*Exercise description*
Copy nothing but the lines below running from the line containing "(pad_to_mask_clearance 0)" through the line containing "(dxfimperialunits yes)", both end lines included.

*Input records*
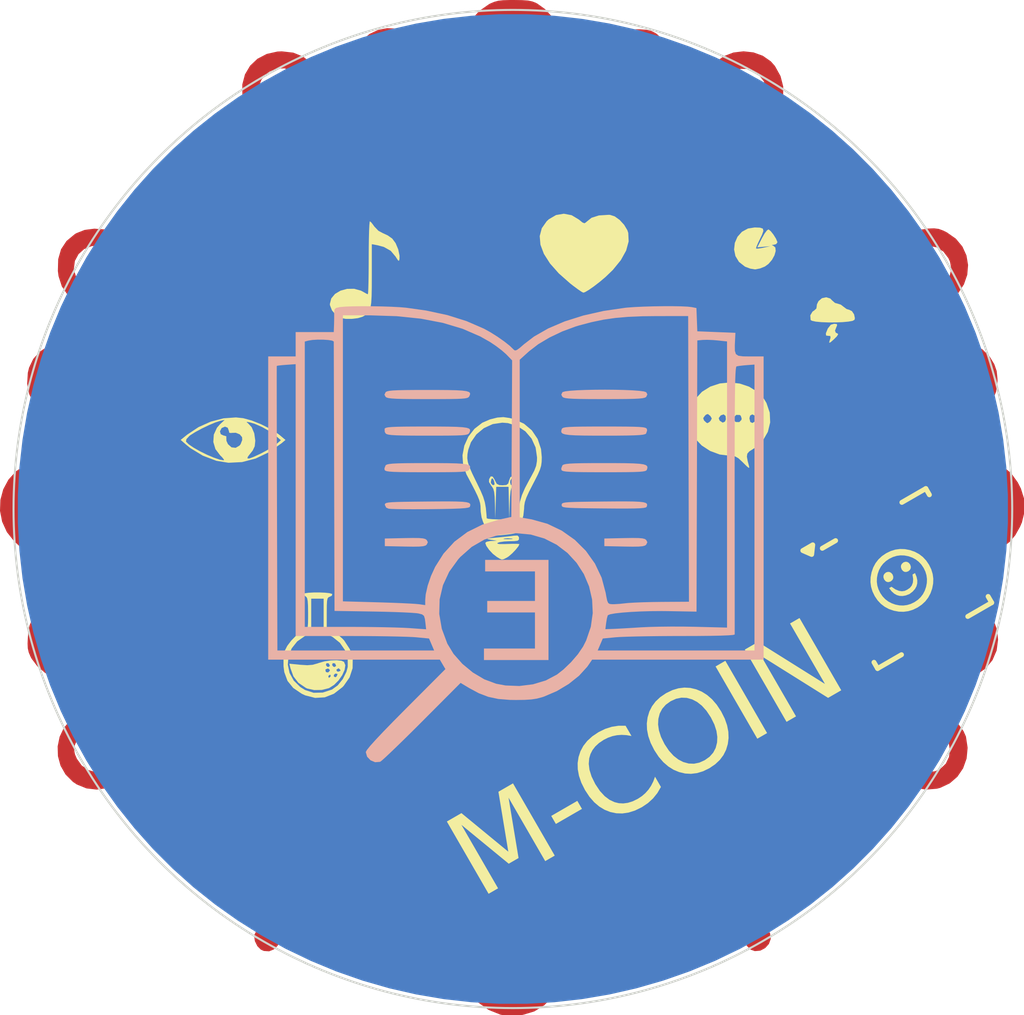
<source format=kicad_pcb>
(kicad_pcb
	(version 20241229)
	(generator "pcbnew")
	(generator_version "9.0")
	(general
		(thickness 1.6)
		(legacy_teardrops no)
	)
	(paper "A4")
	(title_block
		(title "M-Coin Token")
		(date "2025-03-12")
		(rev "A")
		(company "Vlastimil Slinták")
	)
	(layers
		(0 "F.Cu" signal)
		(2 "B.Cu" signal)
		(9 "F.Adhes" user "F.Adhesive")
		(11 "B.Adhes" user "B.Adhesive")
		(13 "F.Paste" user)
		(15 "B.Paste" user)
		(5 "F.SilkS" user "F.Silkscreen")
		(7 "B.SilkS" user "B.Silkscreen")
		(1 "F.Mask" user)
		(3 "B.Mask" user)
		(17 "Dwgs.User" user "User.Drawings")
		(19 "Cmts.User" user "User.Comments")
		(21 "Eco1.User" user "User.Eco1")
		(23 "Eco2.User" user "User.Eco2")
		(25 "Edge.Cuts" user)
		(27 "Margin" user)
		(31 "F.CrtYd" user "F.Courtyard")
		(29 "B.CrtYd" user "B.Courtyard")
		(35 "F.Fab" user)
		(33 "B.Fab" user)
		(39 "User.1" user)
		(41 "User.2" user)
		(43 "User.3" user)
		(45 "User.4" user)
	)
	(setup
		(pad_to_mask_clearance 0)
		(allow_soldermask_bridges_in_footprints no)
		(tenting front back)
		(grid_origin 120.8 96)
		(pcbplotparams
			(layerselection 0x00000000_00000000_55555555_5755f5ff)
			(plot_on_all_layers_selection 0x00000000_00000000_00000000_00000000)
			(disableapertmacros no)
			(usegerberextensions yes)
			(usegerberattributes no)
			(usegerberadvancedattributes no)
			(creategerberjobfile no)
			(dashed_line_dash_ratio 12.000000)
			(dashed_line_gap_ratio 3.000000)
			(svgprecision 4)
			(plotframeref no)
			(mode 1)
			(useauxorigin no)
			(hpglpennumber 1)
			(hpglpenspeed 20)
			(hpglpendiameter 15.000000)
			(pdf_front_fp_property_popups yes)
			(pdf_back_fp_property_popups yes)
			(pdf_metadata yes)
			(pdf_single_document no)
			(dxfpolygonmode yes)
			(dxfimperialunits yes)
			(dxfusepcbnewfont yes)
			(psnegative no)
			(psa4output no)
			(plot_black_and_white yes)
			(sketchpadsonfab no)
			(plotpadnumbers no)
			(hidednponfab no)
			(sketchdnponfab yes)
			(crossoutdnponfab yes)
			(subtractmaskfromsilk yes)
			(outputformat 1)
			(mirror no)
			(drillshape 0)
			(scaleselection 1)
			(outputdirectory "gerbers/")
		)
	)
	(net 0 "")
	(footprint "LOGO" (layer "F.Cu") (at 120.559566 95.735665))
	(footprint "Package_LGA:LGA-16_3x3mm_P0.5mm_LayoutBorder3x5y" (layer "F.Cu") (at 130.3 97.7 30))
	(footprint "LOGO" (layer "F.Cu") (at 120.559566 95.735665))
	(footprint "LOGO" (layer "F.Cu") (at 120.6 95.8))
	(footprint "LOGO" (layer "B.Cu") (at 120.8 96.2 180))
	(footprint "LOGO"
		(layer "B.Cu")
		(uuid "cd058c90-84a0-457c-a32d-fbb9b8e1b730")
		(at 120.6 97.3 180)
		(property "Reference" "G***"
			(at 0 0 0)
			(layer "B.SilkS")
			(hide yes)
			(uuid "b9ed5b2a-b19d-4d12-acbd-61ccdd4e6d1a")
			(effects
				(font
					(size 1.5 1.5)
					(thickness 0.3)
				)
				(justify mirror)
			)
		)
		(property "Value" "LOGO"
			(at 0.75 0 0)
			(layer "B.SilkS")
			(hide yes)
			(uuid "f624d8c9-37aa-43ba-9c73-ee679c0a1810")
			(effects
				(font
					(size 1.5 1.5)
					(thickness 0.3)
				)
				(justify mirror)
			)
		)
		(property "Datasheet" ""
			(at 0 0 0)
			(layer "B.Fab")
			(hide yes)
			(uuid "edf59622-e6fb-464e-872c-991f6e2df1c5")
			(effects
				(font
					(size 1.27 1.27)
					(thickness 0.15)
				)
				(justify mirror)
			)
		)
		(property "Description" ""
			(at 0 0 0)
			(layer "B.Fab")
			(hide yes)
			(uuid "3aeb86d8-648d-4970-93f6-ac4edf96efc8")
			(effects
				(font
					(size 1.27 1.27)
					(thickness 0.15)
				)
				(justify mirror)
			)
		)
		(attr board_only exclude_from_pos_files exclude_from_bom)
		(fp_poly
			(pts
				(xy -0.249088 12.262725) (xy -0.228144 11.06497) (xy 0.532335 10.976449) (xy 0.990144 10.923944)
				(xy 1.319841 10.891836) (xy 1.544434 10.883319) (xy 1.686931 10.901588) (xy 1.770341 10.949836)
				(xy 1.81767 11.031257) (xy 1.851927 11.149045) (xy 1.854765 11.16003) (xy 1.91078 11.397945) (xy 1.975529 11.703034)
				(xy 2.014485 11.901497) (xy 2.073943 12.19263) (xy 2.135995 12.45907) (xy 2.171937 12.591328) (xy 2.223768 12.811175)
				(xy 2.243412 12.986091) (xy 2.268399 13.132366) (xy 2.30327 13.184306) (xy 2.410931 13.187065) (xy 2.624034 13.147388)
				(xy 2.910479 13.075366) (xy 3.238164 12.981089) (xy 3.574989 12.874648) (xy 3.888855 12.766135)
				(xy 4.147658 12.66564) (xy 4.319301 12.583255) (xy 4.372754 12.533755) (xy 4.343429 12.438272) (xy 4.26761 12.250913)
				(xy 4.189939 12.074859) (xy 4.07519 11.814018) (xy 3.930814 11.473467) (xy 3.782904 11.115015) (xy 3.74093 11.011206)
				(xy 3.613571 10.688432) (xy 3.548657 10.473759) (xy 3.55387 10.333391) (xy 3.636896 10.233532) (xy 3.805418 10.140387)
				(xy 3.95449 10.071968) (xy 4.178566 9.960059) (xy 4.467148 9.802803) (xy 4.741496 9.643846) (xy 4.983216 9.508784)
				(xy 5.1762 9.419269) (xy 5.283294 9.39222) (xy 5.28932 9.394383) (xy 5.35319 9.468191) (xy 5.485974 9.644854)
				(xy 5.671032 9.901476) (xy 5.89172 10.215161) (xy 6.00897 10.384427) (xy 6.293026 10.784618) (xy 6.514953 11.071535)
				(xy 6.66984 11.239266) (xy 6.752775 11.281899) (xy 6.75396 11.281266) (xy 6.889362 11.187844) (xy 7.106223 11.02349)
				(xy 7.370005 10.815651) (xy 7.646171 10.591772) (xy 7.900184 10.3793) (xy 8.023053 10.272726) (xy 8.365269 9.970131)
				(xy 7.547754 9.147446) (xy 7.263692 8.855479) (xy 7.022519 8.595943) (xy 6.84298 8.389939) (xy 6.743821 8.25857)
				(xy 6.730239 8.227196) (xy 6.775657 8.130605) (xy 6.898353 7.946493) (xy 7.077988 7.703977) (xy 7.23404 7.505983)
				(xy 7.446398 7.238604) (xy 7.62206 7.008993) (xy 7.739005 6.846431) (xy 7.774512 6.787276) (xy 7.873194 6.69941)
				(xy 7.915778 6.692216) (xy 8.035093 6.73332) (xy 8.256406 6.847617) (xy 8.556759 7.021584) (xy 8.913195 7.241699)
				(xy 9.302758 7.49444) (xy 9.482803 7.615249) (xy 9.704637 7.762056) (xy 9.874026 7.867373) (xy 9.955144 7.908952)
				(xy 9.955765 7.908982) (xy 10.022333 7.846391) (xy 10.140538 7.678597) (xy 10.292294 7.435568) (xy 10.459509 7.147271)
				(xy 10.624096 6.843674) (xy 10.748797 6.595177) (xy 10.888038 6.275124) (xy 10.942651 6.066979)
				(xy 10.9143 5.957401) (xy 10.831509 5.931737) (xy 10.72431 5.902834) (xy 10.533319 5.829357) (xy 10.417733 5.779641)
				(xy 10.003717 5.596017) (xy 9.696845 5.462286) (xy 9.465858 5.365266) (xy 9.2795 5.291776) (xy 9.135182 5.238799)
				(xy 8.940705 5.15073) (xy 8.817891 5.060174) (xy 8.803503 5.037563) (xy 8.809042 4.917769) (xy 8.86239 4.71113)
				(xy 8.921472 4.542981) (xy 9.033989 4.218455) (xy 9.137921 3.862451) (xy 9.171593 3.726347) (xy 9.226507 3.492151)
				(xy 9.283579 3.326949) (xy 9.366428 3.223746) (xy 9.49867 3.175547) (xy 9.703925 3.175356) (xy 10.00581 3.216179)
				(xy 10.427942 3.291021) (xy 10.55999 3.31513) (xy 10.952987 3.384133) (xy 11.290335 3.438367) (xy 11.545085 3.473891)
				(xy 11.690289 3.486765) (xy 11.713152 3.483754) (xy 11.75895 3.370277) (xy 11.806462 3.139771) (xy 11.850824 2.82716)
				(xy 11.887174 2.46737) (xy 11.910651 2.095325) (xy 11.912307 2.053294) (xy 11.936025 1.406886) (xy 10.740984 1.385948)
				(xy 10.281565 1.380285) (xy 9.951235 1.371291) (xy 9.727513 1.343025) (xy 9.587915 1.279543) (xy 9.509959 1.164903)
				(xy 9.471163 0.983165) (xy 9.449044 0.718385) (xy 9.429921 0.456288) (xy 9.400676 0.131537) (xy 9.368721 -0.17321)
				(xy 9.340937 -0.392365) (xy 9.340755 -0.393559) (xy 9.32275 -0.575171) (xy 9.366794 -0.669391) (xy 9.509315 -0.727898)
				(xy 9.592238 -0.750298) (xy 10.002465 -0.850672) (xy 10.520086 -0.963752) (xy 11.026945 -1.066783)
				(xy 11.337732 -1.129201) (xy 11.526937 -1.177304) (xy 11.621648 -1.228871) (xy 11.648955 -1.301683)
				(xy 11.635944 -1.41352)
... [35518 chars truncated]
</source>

* * *

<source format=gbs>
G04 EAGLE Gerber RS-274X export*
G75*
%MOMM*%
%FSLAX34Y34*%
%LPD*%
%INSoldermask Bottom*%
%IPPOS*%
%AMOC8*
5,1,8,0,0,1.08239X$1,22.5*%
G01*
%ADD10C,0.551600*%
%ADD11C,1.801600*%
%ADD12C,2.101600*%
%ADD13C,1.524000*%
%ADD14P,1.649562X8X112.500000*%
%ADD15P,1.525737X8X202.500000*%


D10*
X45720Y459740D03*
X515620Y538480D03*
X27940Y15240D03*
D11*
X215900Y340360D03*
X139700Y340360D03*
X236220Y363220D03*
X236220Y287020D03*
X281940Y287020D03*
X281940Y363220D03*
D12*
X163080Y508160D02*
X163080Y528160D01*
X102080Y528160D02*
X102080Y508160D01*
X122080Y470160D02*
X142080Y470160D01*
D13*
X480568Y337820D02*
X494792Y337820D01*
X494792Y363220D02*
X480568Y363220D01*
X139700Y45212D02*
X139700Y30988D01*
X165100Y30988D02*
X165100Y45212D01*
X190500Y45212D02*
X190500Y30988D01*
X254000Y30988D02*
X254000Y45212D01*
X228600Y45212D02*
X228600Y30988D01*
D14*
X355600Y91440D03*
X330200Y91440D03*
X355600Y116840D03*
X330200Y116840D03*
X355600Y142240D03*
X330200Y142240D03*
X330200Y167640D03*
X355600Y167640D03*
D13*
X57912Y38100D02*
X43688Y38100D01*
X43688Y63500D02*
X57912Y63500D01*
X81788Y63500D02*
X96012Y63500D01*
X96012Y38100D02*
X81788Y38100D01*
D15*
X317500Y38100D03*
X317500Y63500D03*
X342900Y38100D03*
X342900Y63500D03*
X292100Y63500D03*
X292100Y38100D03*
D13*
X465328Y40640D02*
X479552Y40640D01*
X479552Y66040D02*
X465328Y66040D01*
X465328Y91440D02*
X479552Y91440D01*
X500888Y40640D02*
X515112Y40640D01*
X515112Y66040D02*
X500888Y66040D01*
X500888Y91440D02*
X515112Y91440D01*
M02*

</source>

*Written solution*
		(pad_to_mask_clearance 0)
		(allow_soldermask_bridges_in_footprints no)
		(tenting front back)
		(grid_origin 120.8 96)
		(pcbplotparams
			(layerselection 0x00000000_00000000_55555555_5755f5ff)
			(plot_on_all_layers_selection 0x00000000_00000000_00000000_00000000)
			(disableapertmacros no)
			(usegerberextensions yes)
			(usegerberattributes no)
			(usegerberadvancedattributes no)
			(creategerberjobfile no)
			(dashed_line_dash_ratio 12.000000)
			(dashed_line_gap_ratio 3.000000)
			(svgprecision 4)
			(plotframeref no)
			(mode 1)
			(useauxorigin no)
			(hpglpennumber 1)
			(hpglpenspeed 20)
			(hpglpendiameter 15.000000)
			(pdf_front_fp_property_popups yes)
			(pdf_back_fp_property_popups yes)
			(pdf_metadata yes)
			(pdf_single_document no)
			(dxfpolygonmode yes)
			(dxfimperialunits yes)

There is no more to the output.